I frown and look to the door when a doctor walks in followed by a tall man in a dark suit and sunglasses. I try to let out a cry of panic but again, fail. My throat feels raw and dry, I have a strange metallic taste in my mouth. The doctor and nurse don’t react to the man in the suit who keeps his view on me as he moves to the corner of my room.
“......I suggest you don’t try and speak, we still need to do more tests….” my hearing fades in and out as I half listen to the doctor. “...for your own safety as we think the radiation has affected you mentally…” as he continues and the nurse takes readings and writes more notes it dawns on me that they can’t see the man.
They can’t see the man in the suit and sunglasses.
“..I really would like to know how you got so irradiated. Where were you when it happened and such..? I think the government would be interested to know too…”

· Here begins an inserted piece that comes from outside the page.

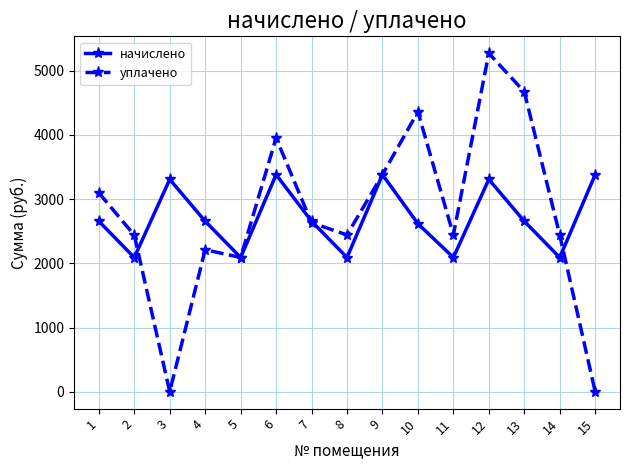

What is the greatest value displayed?

5271.9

I look at the doctor and he places a pad and ballpoint pen at my hand. I write as best I can.
“Man. Suit. Sunglasses.”
The doctor reads and nods “yes, your friend told us you had been seeing a tall man? I dare say I would be hallucinating too with that amount of radiation in my system… how you’re not dead is really beyond us.”
“Radiation?” I scribble.
“Indeed and we can’t figure out the type or cause. It’s almost like the radiation used in therapies for cancer but not exact… where have you been?”
“Field. Work. Home.”
“What field?” The nurse frowns.
The man in the suit makes no moves but keeps staring at me. I get this feeling, a sense, that he wants me to tell them. So I write down the approximate location and directions from my house. The paper is swiftly removed and the pen taken from me, the doctor and nurse hurry out and the man in a suit takes a step towards me.
I hear the machine beside me beeping quicker as the man moves towards me but with a single look from him it falls silent and I’m left unable to look anywhere but at his face. For the first time I realise his skin is so very pale; not quite white like a paint, it has a dewey look to it like when my housemate used a highlight under their foundation only this was all over. His lips look slightly waxy and as I continue to stare I notice that they don’t open; not that he doesn’t open his mouth but that he can’t because there’s no opening - the lips are cosmetic only to look real but not function. His nostrils are much the same; where there should be openings there isn’t, it’s as if his face had been moulded out of clay and painted with shadow to look as if there were openings where they should be.
I knew I was hyperventilating, I knew my blood pressure and heart rate were through the roof into the stratosphere and that the machine should have been going crazy notifying the main desk but still, nobody came. Nobody saw me terrified and panicking as the tall man leaned over my bed and slowly removed the pitch black sunglasses from his face revealing his equally pitch black eyes; two holes filled with void blackness and in that moment I was positive that I had not been meant to see what I saw.
I knew, in that split microsecond, how my life would end and as I was mesmerised so completely by these two ink filled pits on a not-right face I knew that humanity was doomed.